INPUT —
────────────────────────────────────────

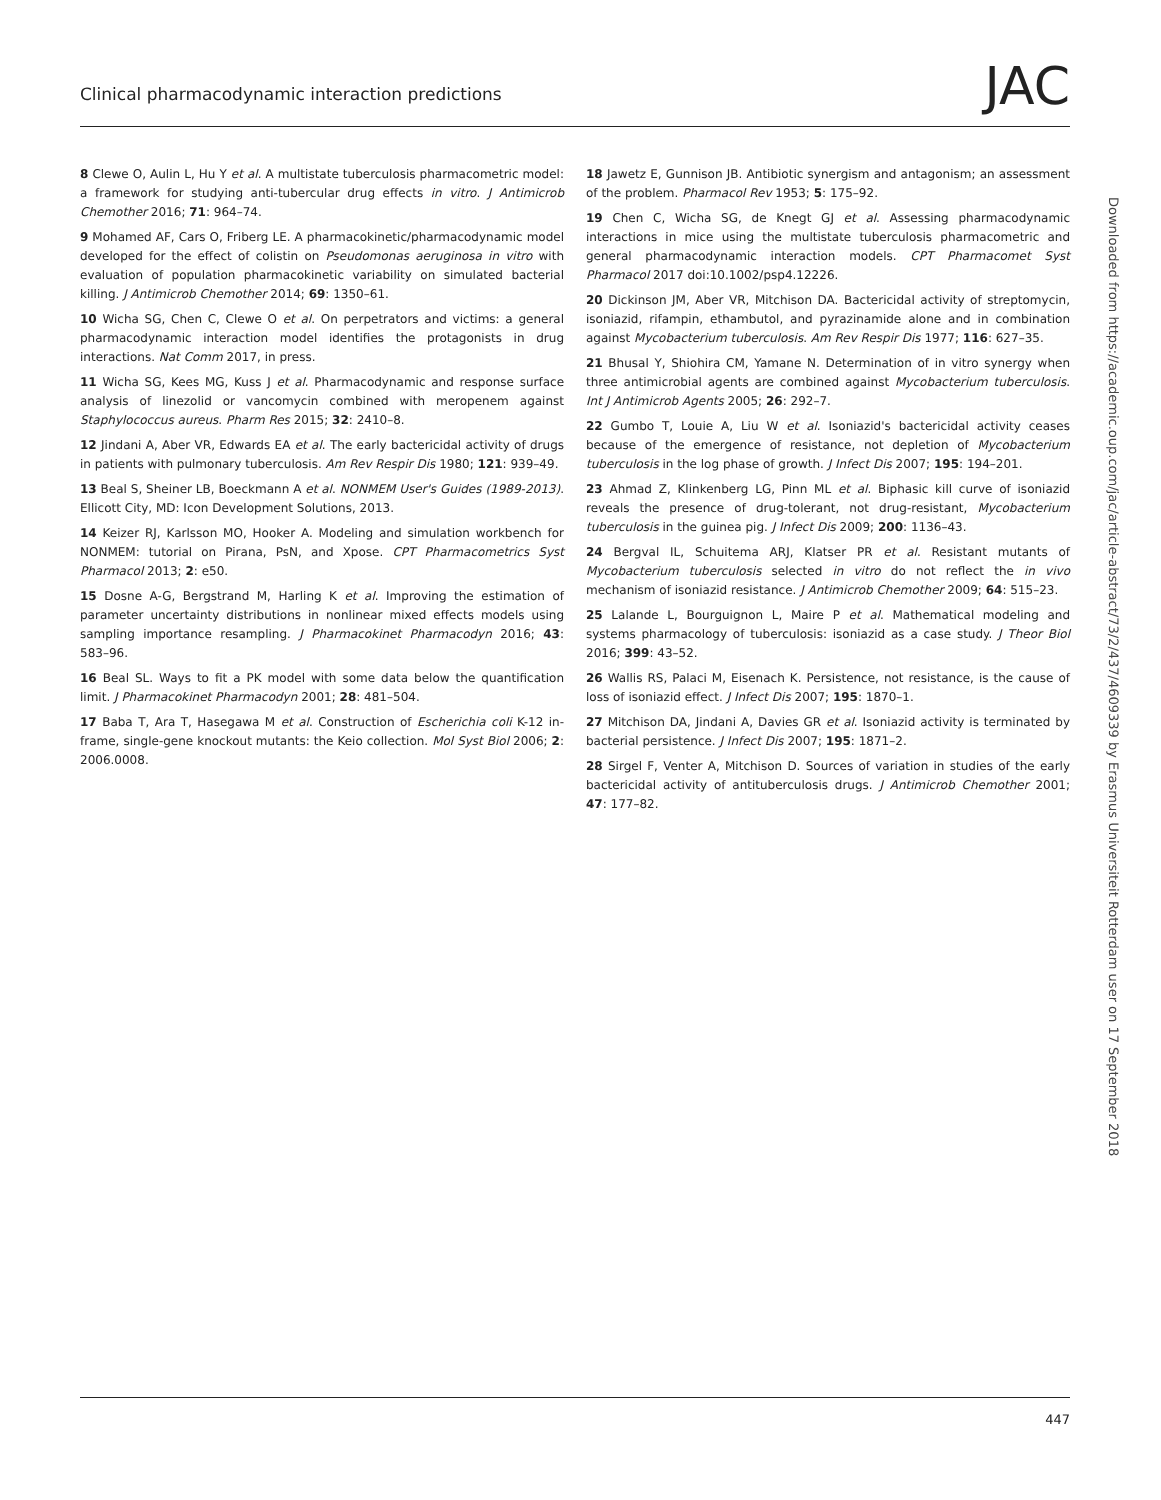Clinical pharmacodynamic interaction predictions
JAC
8 Clewe O, Aulin L, Hu Y et al. A multistate tuberculosis pharmacometric model: a framework for studying anti-tubercular drug effects in vitro. J Antimicrob Chemother 2016; 71: 964–74.
9 Mohamed AF, Cars O, Friberg LE. A pharmacokinetic/pharmacodynamic model developed for the effect of colistin on Pseudomonas aeruginosa in vitro with evaluation of population pharmacokinetic variability on simulated bacterial killing. J Antimicrob Chemother 2014; 69: 1350–61.
10 Wicha SG, Chen C, Clewe O et al. On perpetrators and victims: a general pharmacodynamic interaction model identifies the protagonists in drug interactions. Nat Comm 2017, in press.
11 Wicha SG, Kees MG, Kuss J et al. Pharmacodynamic and response surface analysis of linezolid or vancomycin combined with meropenem against Staphylococcus aureus. Pharm Res 2015; 32: 2410–8.
12 Jindani A, Aber VR, Edwards EA et al. The early bactericidal activity of drugs in patients with pulmonary tuberculosis. Am Rev Respir Dis 1980; 121: 939–49.
13 Beal S, Sheiner LB, Boeckmann A et al. NONMEM User's Guides (1989-2013). Ellicott City, MD: Icon Development Solutions, 2013.
14 Keizer RJ, Karlsson MO, Hooker A. Modeling and simulation workbench for NONMEM: tutorial on Pirana, PsN, and Xpose. CPT Pharmacometrics Syst Pharmacol 2013; 2: e50.
15 Dosne A-G, Bergstrand M, Harling K et al. Improving the estimation of parameter uncertainty distributions in nonlinear mixed effects models using sampling importance resampling. J Pharmacokinet Pharmacodyn 2016; 43: 583–96.
16 Beal SL. Ways to fit a PK model with some data below the quantification limit. J Pharmacokinet Pharmacodyn 2001; 28: 481–504.
17 Baba T, Ara T, Hasegawa M et al. Construction of Escherichia coli K-12 in-frame, single-gene knockout mutants: the Keio collection. Mol Syst Biol 2006; 2: 2006.0008.
18 Jawetz E, Gunnison JB. Antibiotic synergism and antagonism; an assessment of the problem. Pharmacol Rev 1953; 5: 175–92.
19 Chen C, Wicha SG, de Knegt GJ et al. Assessing pharmacodynamic interactions in mice using the multistate tuberculosis pharmacometric and general pharmacodynamic interaction models. CPT Pharmacomet Syst Pharmacol 2017 doi:10.1002/psp4.12226.
20 Dickinson JM, Aber VR, Mitchison DA. Bactericidal activity of streptomycin, isoniazid, rifampin, ethambutol, and pyrazinamide alone and in combination against Mycobacterium tuberculosis. Am Rev Respir Dis 1977; 116: 627–35.
21 Bhusal Y, Shiohira CM, Yamane N. Determination of in vitro synergy when three antimicrobial agents are combined against Mycobacterium tuberculosis. Int J Antimicrob Agents 2005; 26: 292–7.
22 Gumbo T, Louie A, Liu W et al. Isoniazid's bactericidal activity ceases because of the emergence of resistance, not depletion of Mycobacterium tuberculosis in the log phase of growth. J Infect Dis 2007; 195: 194–201.
23 Ahmad Z, Klinkenberg LG, Pinn ML et al. Biphasic kill curve of isoniazid reveals the presence of drug-tolerant, not drug-resistant, Mycobacterium tuberculosis in the guinea pig. J Infect Dis 2009; 200: 1136–43.
24 Bergval IL, Schuitema ARJ, Klatser PR et al. Resistant mutants of Mycobacterium tuberculosis selected in vitro do not reflect the in vivo mechanism of isoniazid resistance. J Antimicrob Chemother 2009; 64: 515–23.
25 Lalande L, Bourguignon L, Maire P et al. Mathematical modeling and systems pharmacology of tuberculosis: isoniazid as a case study. J Theor Biol 2016; 399: 43–52.
26 Wallis RS, Palaci M, Eisenach K. Persistence, not resistance, is the cause of loss of isoniazid effect. J Infect Dis 2007; 195: 1870–1.
27 Mitchison DA, Jindani A, Davies GR et al. Isoniazid activity is terminated by bacterial persistence. J Infect Dis 2007; 195: 1871–2.
28 Sirgel F, Venter A, Mitchison D. Sources of variation in studies of the early bactericidal activity of antituberculosis drugs. J Antimicrob Chemother 2001; 47: 177–82.
447
Downloaded from https://academic.oup.com/jac/article-abstract/73/2/437/4609339 by Erasmus Universiteit Rotterdam user on 17 September 2018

────────────────────────────────────────

TASK TO COMPLETE —
Print the material above exactly as it appears, but not its pictures.

RESULT FOR THIS TASK —
Clinical pharmacodynamic interaction predictions
JAC
8 Clewe O, Aulin L, Hu Y et al. A multistate tuberculosis pharmacometric model: a framework for studying anti-tubercular drug effects in vitro. J Antimicrob Chemother 2016; 71: 964–74.
9 Mohamed AF, Cars O, Friberg LE. A pharmacokinetic/pharmacodynamic model developed for the effect of colistin on Pseudomonas aeruginosa in vitro with evaluation of population pharmacokinetic variability on simulated bacterial killing. J Antimicrob Chemother 2014; 69: 1350–61.
10 Wicha SG, Chen C, Clewe O et al. On perpetrators and victims: a general pharmacodynamic interaction model identifies the protagonists in drug interactions. Nat Comm 2017, in press.
11 Wicha SG, Kees MG, Kuss J et al. Pharmacodynamic and response surface analysis of linezolid or vancomycin combined with meropenem against Staphylococcus aureus. Pharm Res 2015; 32: 2410–8.
12 Jindani A, Aber VR, Edwards EA et al. The early bactericidal activity of drugs in patients with pulmonary tuberculosis. Am Rev Respir Dis 1980; 121: 939–49.
13 Beal S, Sheiner LB, Boeckmann A et al. NONMEM User's Guides (1989-2013). Ellicott City, MD: Icon Development Solutions, 2013.
14 Keizer RJ, Karlsson MO, Hooker A. Modeling and simulation workbench for NONMEM: tutorial on Pirana, PsN, and Xpose. CPT Pharmacometrics Syst Pharmacol 2013; 2: e50.
15 Dosne A-G, Bergstrand M, Harling K et al. Improving the estimation of parameter uncertainty distributions in nonlinear mixed effects models using sampling importance resampling. J Pharmacokinet Pharmacodyn 2016; 43: 583–96.
16 Beal SL. Ways to fit a PK model with some data below the quantification limit. J Pharmacokinet Pharmacodyn 2001; 28: 481–504.
17 Baba T, Ara T, Hasegawa M et al. Construction of Escherichia coli K-12 in-frame, single-gene knockout mutants: the Keio collection. Mol Syst Biol 2006; 2: 2006.0008.
18 Jawetz E, Gunnison JB. Antibiotic synergism and antagonism; an assessment of the problem. Pharmacol Rev 1953; 5: 175–92.
19 Chen C, Wicha SG, de Knegt GJ et al. Assessing pharmacodynamic interactions in mice using the multistate tuberculosis pharmacometric and general pharmacodynamic interaction models. CPT Pharmacomet Syst Pharmacol 2017 doi:10.1002/psp4.12226.
20 Dickinson JM, Aber VR, Mitchison DA. Bactericidal activity of streptomycin, isoniazid, rifampin, ethambutol, and pyrazinamide alone and in combination against Mycobacterium tuberculosis. Am Rev Respir Dis 1977; 116: 627–35.
21 Bhusal Y, Shiohira CM, Yamane N. Determination of in vitro synergy when three antimicrobial agents are combined against Mycobacterium tuberculosis. Int J Antimicrob Agents 2005; 26: 292–7.
22 Gumbo T, Louie A, Liu W et al. Isoniazid's bactericidal activity ceases because of the emergence of resistance, not depletion of Mycobacterium tuberculosis in the log phase of growth. J Infect Dis 2007; 195: 194–201.
23 Ahmad Z, Klinkenberg LG, Pinn ML et al. Biphasic kill curve of isoniazid reveals the presence of drug-tolerant, not drug-resistant, Mycobacterium tuberculosis in the guinea pig. J Infect Dis 2009; 200: 1136–43.
24 Bergval IL, Schuitema ARJ, Klatser PR et al. Resistant mutants of Mycobacterium tuberculosis selected in vitro do not reflect the in vivo mechanism of isoniazid resistance. J Antimicrob Chemother 2009; 64: 515–23.
25 Lalande L, Bourguignon L, Maire P et al. Mathematical modeling and systems pharmacology of tuberculosis: isoniazid as a case study. J Theor Biol 2016; 399: 43–52.
26 Wallis RS, Palaci M, Eisenach K. Persistence, not resistance, is the cause of loss of isoniazid effect. J Infect Dis 2007; 195: 1870–1.
27 Mitchison DA, Jindani A, Davies GR et al. Isoniazid activity is terminated by bacterial persistence. J Infect Dis 2007; 195: 1871–2.
28 Sirgel F, Venter A, Mitchison D. Sources of variation in studies of the early bactericidal activity of antituberculosis drugs. J Antimicrob Chemother 2001; 47: 177–82.
447
Downloaded from https://academic.oup.com/jac/article-abstract/73/2/437/4609339 by Erasmus Universiteit Rotterdam user on 17 September 2018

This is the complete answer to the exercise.